3.2 About Attributes

Attributes are the items of data that are used in data mining. In predictive models, attributes are the predictors that affect a given outcome. In descriptive models, attributes are the items of information being analyzed for natural groupings or associations. For example, a table of employee data that contains attributes such as job title, date of hire, salary, age, gender, and so on.

3.2.1 Data Attributes and Model Attributes

Data attributes are columns in the data set used to build, test, or score a model. Model attributes are the data representations used internally by the model.

Data attributes and model attributes can be the same. For example, a column called SIZE, with values S, M, and L, are attributes used by an algorithm to build a model. Internally, the model attribute SIZE is most likely be the same as the data attribute from which it was derived.

On the other hand, a nested column SALES_PROD, containing the sales figures for a group of products, does not correspond to a model attribute. The data attribute can be SALES_PROD, but each product with its corresponding sales figure (each row in the nested column) is a model attribute.

Transformations also cause a discrepancy between data attributes and model attributes. For example, a transformation can apply a calculation to two data attributes and store the result in a new attribute. The new attribute is a model attribute that has no corresponding data attribute.
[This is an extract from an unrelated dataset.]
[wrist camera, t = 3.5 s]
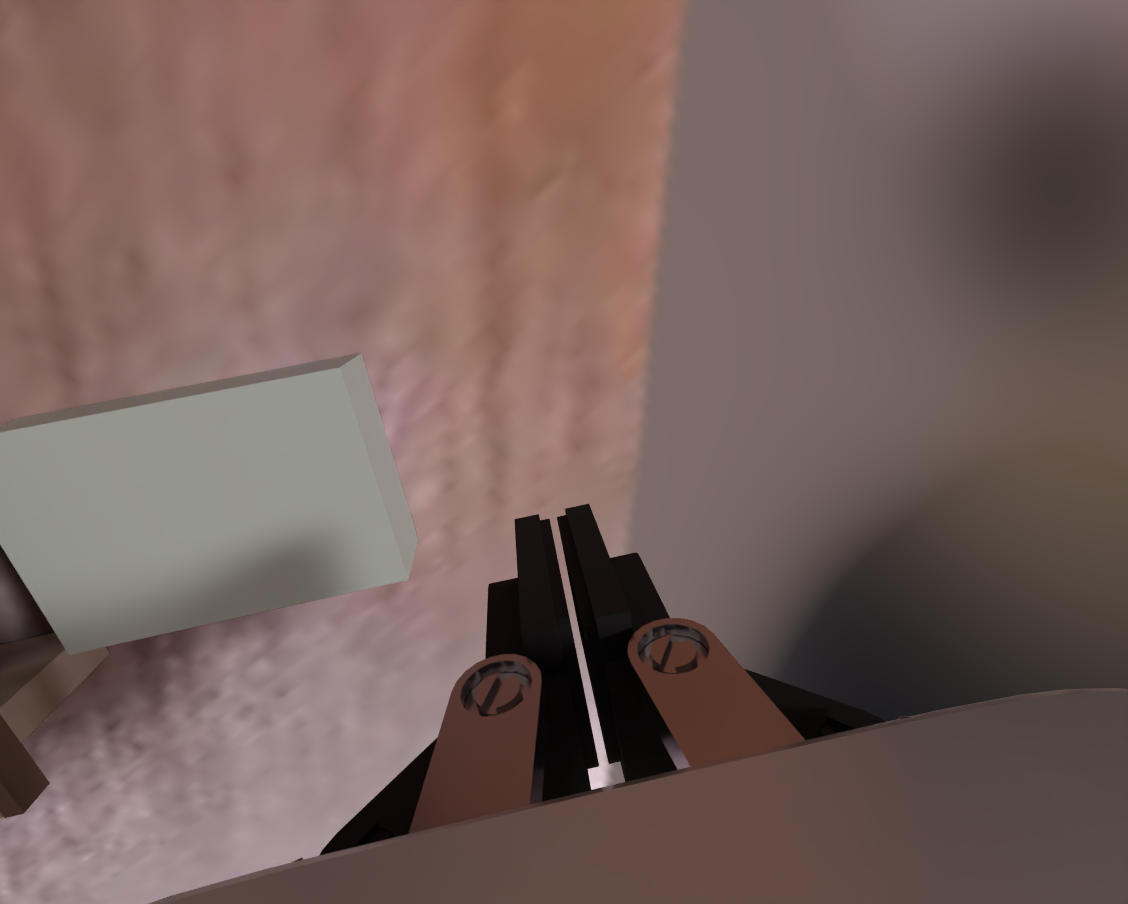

Other transformations such as binning, normalization, and outlier treatment, cause the model's representation of an attribute to be different from the data attribute in the case table.

See Also:

3.2.2 Target Attribute

Understand what a target means in data mining and understand the different target data types.

The target of a supervised model is a special kind of attribute. The target column in the training data contains the historical values used to train the model. The target column in the test data contains the historical values to which the predictions are compared. The act of scoring produces a prediction for the target.

Clustering, Feature Extraction, Association, and Anomaly Detection models do not use a target.

Nested columns and columns of unstructured data (such as BFILE, CLOB, or BLOB) cannot be used as targets. Target attributes must have a simple data type.

Table 3-1 Target Data Types

Mining Function Target Data Types

Classification

VARCHAR2, CHAR

NUMBER, FLOAT

BINARY_DOUBLE, BINARY_FLOAT

Regression

NUMBER, FLOAT

BINARY_DOUBLE, BINARY_FLOAT

You can query the *_MINING_MODEL_ATTRIBUTES view to find the target for a given model.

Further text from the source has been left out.